I have moved a table near the stove for us to eat warm.  We already had our breakfast, the favorite omelette with Swiss cheese and spinach and mushrooms, and now I am sitting there with my coffee, reading the book Total Chaos by Jean-Claude Izzo, translated from the French.  For lunch I had just a quarter of an avacado, salted and eaten from the shell with a spoon and the last cup of coffee.  Mmmmmm, delicious!  Outgoing mail is propped against the lamp, lest we forget to put it in the mailbox tomorrow morning.
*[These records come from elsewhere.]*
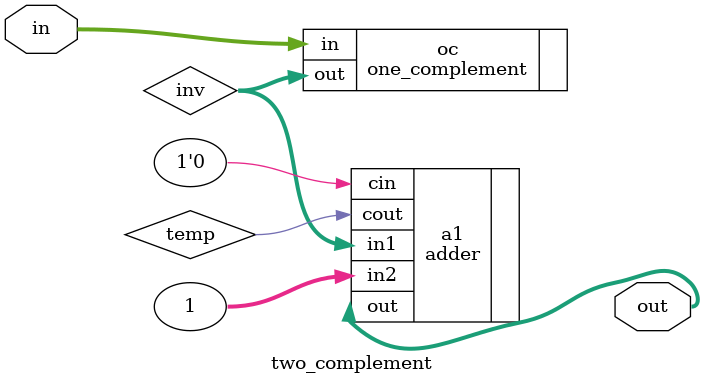
<source format=v>
`timescale 1ns / 1ps


module two_complement #(parameter N =32)(in, out);
    input [N-1:0] in;
    output [N-1:0] out;
    
    wire [N-1:0] inv;
    wire temp;
    one_complement oc(.in(in), .out(inv));
    adder a1(.in1(inv), .in2(32'b1), .out(out), .cout(temp), .cin(1'b0));    
endmodule

</source>
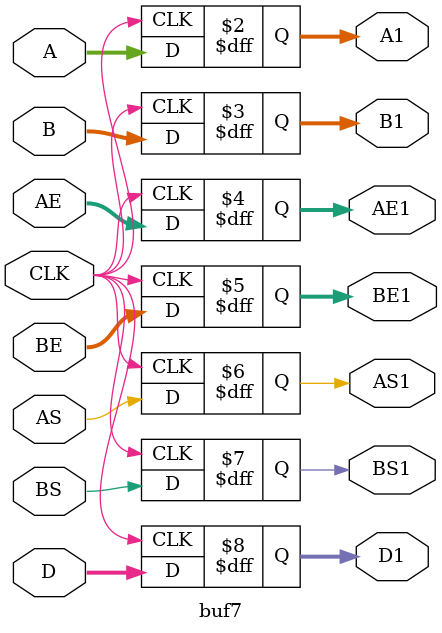
<source format=v>
`timescale 1ns / 1ps
module buf7(
    input [23:0] A,
    input [23:0] B,
    input [7:0] AE,
    input [7:0] BE,
    input AS,
    input BS,
    input [7:0] D,
    input CLK,
    output reg [23:0] A1,
    output reg [23:0] B1,
    output reg [7:0] AE1,
    output reg [7:0] BE1,
    output reg AS1,
    output reg BS1,
    output reg [7:0] D1
    );

always @(posedge CLK) begin
A1<=A;
B1<=B;
AE1<=AE;
BE1<=BE;
AS1<=AS;
BS1<=BS;
D1<=D;
end
endmodule

</source>
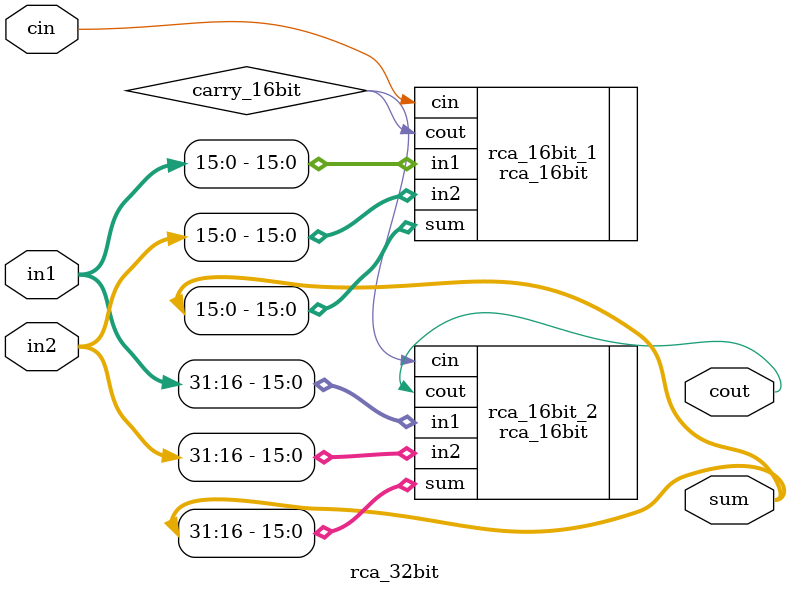
<source format=v>
`timescale 1ns / 1ps

/*
	Assignment 3, Group 63
	Team Members :-
	
	Pranav Nyati - 20CS30037
	Shreyas Jena - 20CS30049
	
*/

module rca_32bit(in1, in2, cin, sum, cout);

// Inputs

// in1 :- Stores the 1st 32-bit input no. to be added
// in2 :- Stores the 2nd 32-bit input no. to be added
// cin :- Passes the initial carry value to be used for bitwise addition at LSB position (least significant 16 bits)

input [31:0] in1, in2;
input cin;

// Outputs

// sum :- Stores the 32-bit no. containing sum values for each bitwise addition
// cout :- Returns the final carry value after 32-bit addition of in1 and in2

output [31:0] sum;
output cout;

// wire carry_16bit stores the intermediate carry from 16-bit addition of the least significant 16 bits of in1 and in2
wire carry_16bit;


// define the 32-bit RCA in terms of 2 cascading 16 bit RCA (first one for the Least Significant 16 bits => 0:15 bits; and next for remaining 16 bits => 16:31 bits)
    rca_16bit rca_16bit_1(.in1(in1[15:0]), .in2(in2[15:0]), .cin(cin), .sum(sum[15:0]), .cout(carry_16bit));
    rca_16bit rca_16bit_2(.in1(in1[31:16]), .in2(in2[31:16]), .cin(carry_16bit), .sum(sum[31:16]), .cout(cout));

endmodule
</source>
This New Year's I did make some resolutions,  to eat less, exercise more and to fast from spending money.  Amazingly, I have actually eaten much less and have walked on the days the street was not covered with snow or it was below 10  degrees outside, but somehow fasting from spending has not worked out so well.  I had read about a woman in New York who did this.  She was asked about groceries and she said Oh well, one has to spend some money but just in general I try to find some other way to get my needs met.  I loved that.  My daughter says that might be called "bricolage".  I understand that to mean working things so that more items do not have to be added, just using what you have.  Sounds a very green thing, no?  But in my own case, I ended up buying a new kitchen range, since three burners misbehaved, on Christmas day even, ramping up to high no matter what the setting was on and burning things all 'round.  However, if you like, you can excuse me because it was still 2010 when I bought the stove.  The new china shown in the picture above was definitely bought in the new year.  And though the first 10 pieces were cheap or free, the necessary plates and cups and bowls were purchased and were not cheap.  They are, however, not made in China!  It is Pfalzgraff from the '60's called "Gourmet".  Oven safe and reasonably resistant to chipping, unlike most new china.  Dark brown with a white drip all around the edges, I have quite fallen in love with it.  Now it takes up the space I used to set the bread dough in to rise.  I already had two pitchers in this style.  However, you will notice some blue and white little pitchers on the right in the picture,  I also have a large pitcher in that style.  Somewhat at odds.  Are you sure that things have to match?

I tell you, I am unwilling to give up the big blue pitcher, its the perfect size for iced tea and frozen orange juice!

Additionally, I found at an Antique Mall a lovely Tell City rocking chair rather like one I used for years that went to it's real home at another daughter's last summer.  And on the back a reproduction coverlet bought at the same booth.  And for this purchase I have no real excuse except that the price was very reasonable.  But saying I bought something because it was on sale sounds like recreational shopping to me!